(this is a follow up to the April 2026 #wikimedia-cloud IRC discussion )
Looking at T215858: Plan a replacement for wiki replicas that is better suited to typical OLAP use cases than the MediaWiki OLTP schema I believe we will never be able to create a new "grand schema".
Basically I believe that
We figure out who needs what, make good schemas,
can never be done properly and in finite time.
But we should be able to have an environment where requests like T414199: Add datetime versions of timestamp fields to Wikireplica databases could be implemented gradually and step by step.
Therefore what I would propose is to have a possibility to create custom views which can be based on the replica database. Basically some writable database that has easy access to the replica data. Some views could be materialized if needed.
This is explicitly for normalized data (unlike T204950: Public Edit Data Lake: Mediawiki history snapshots available in SQL data store to cloud (labs) users) although some inspirations can be drawn from the data lake efforts definitely.
Data stewarding?
Managing those views could be a challenge, for example it would be great that we de-duplicate certain views into one concept, so we might need some data stewards working on that. Even then, I believe a framework that allows the creativity of tool authors to grow is better than the current state of "this is technically not possible right now".

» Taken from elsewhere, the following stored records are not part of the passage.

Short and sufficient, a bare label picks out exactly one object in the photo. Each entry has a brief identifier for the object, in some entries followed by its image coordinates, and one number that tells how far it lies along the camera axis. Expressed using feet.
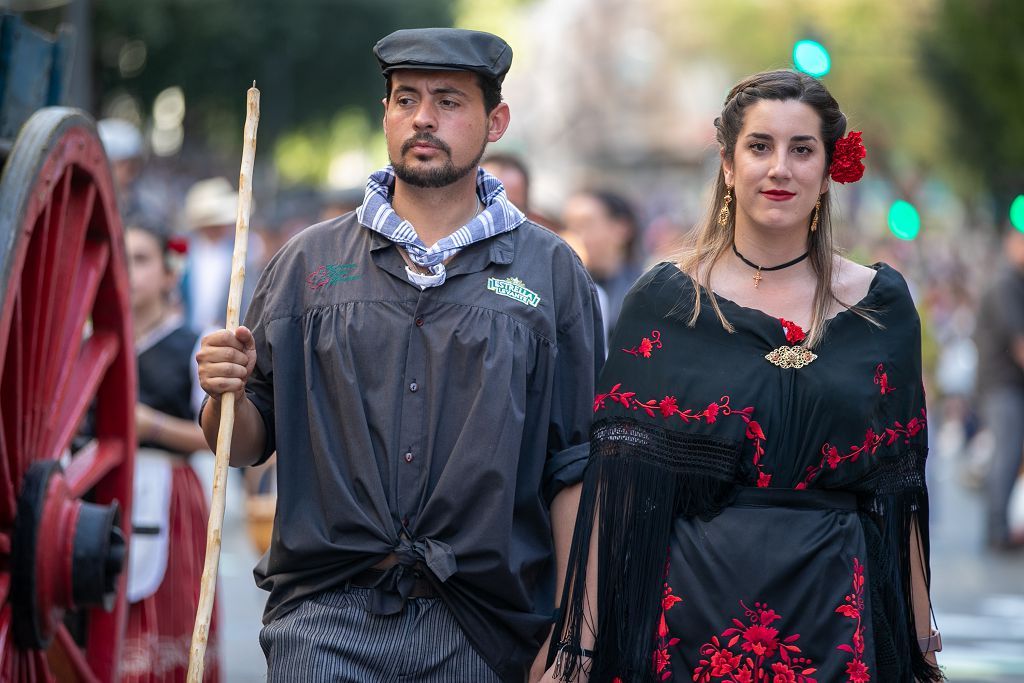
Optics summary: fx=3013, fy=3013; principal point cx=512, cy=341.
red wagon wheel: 24.32
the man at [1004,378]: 70.14
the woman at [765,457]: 22.21
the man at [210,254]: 73.22
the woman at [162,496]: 34.91
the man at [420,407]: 22.95
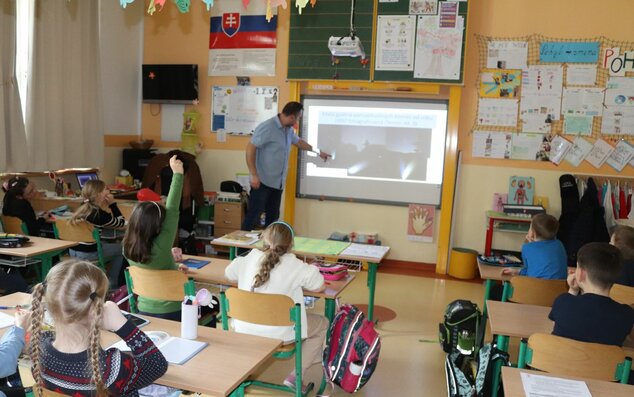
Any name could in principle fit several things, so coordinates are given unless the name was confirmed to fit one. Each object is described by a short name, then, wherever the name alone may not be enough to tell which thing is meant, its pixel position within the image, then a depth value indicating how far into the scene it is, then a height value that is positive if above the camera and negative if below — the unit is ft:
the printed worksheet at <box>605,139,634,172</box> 18.74 -0.26
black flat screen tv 22.36 +1.62
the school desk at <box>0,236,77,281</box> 11.90 -2.94
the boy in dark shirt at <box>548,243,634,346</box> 7.64 -2.28
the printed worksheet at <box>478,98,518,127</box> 19.47 +1.03
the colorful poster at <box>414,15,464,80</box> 19.20 +3.06
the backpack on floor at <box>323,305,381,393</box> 9.73 -3.87
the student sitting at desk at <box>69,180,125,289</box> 13.80 -2.51
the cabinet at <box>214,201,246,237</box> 21.21 -3.40
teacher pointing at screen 17.98 -1.05
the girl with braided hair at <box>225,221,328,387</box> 9.22 -2.47
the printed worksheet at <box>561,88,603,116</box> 18.78 +1.50
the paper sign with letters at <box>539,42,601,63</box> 18.67 +3.16
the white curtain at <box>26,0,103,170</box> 17.75 +0.98
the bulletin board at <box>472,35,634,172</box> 18.65 +1.50
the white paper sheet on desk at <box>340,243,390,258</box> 12.46 -2.72
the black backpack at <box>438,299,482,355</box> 11.94 -4.11
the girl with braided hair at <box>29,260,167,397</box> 5.33 -2.21
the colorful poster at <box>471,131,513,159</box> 19.69 -0.13
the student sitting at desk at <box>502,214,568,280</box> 11.29 -2.25
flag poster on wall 21.58 +3.40
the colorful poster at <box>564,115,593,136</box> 18.93 +0.71
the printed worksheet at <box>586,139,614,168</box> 18.89 -0.20
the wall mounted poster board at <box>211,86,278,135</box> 21.90 +0.81
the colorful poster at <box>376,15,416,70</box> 19.57 +3.32
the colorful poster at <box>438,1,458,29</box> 19.11 +4.29
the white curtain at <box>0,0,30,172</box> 16.44 +0.30
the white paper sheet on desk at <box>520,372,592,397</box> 6.06 -2.71
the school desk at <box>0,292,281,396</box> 5.86 -2.73
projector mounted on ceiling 16.57 +2.61
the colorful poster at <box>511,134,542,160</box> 19.42 -0.11
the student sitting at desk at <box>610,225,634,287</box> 10.62 -2.01
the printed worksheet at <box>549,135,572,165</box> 19.20 -0.12
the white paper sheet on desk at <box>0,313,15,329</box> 7.14 -2.70
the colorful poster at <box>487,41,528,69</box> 19.20 +3.04
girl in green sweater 9.67 -2.14
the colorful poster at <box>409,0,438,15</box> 19.29 +4.54
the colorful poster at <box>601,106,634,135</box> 18.60 +0.91
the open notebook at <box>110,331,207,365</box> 6.44 -2.71
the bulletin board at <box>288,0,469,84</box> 19.25 +3.42
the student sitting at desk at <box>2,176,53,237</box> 14.94 -2.48
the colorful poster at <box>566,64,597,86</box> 18.74 +2.41
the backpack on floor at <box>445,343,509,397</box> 8.80 -4.17
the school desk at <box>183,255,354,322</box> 10.08 -2.89
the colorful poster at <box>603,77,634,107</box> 18.51 +1.87
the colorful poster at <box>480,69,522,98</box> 19.35 +2.05
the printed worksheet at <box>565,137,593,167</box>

We might want to try to replicate some data into our own non-WMF infra and experiment with this and we might report our progress here if desired.
Example use cases
Some use cases right off my table, in no particular order
- https://quarry.wmcloud.org/query/102749 - we are right now starting to add more CTE's to this query. Some of those could become reusable views.
- We might try to integrate another report from this Java code - in the end, there is no reason why this and other bots could not re-use a view that holds our "business definition" of the data we need (in this case some kind of activity streak).
- I have also another need to work much closer with the geographical coordinate data from the Wikidata coordinate location property (P626) which would probably require that those data are replicated into PostgreSQL and PostGIS, ideally integrated with some OpenStreetMap data for further analytics.
- If I get this into PostgreSQL due to the above (PostGIS), I might as well use built in notifications instead of Kafka.
- Some tools not covered by Abandoned tool policy such as outreachdashboard and petscan could contribute to the writable schema as well as long as their public data are concerned (via replicating to the new DB or something).
(not all of the above need to fit into this task of course)
If we find more and more tools to agree on certain common views, this could be a major step forward.
I wouldn't focus exclusively on online analytics processing here if we can, just opening up potential analytical use cases.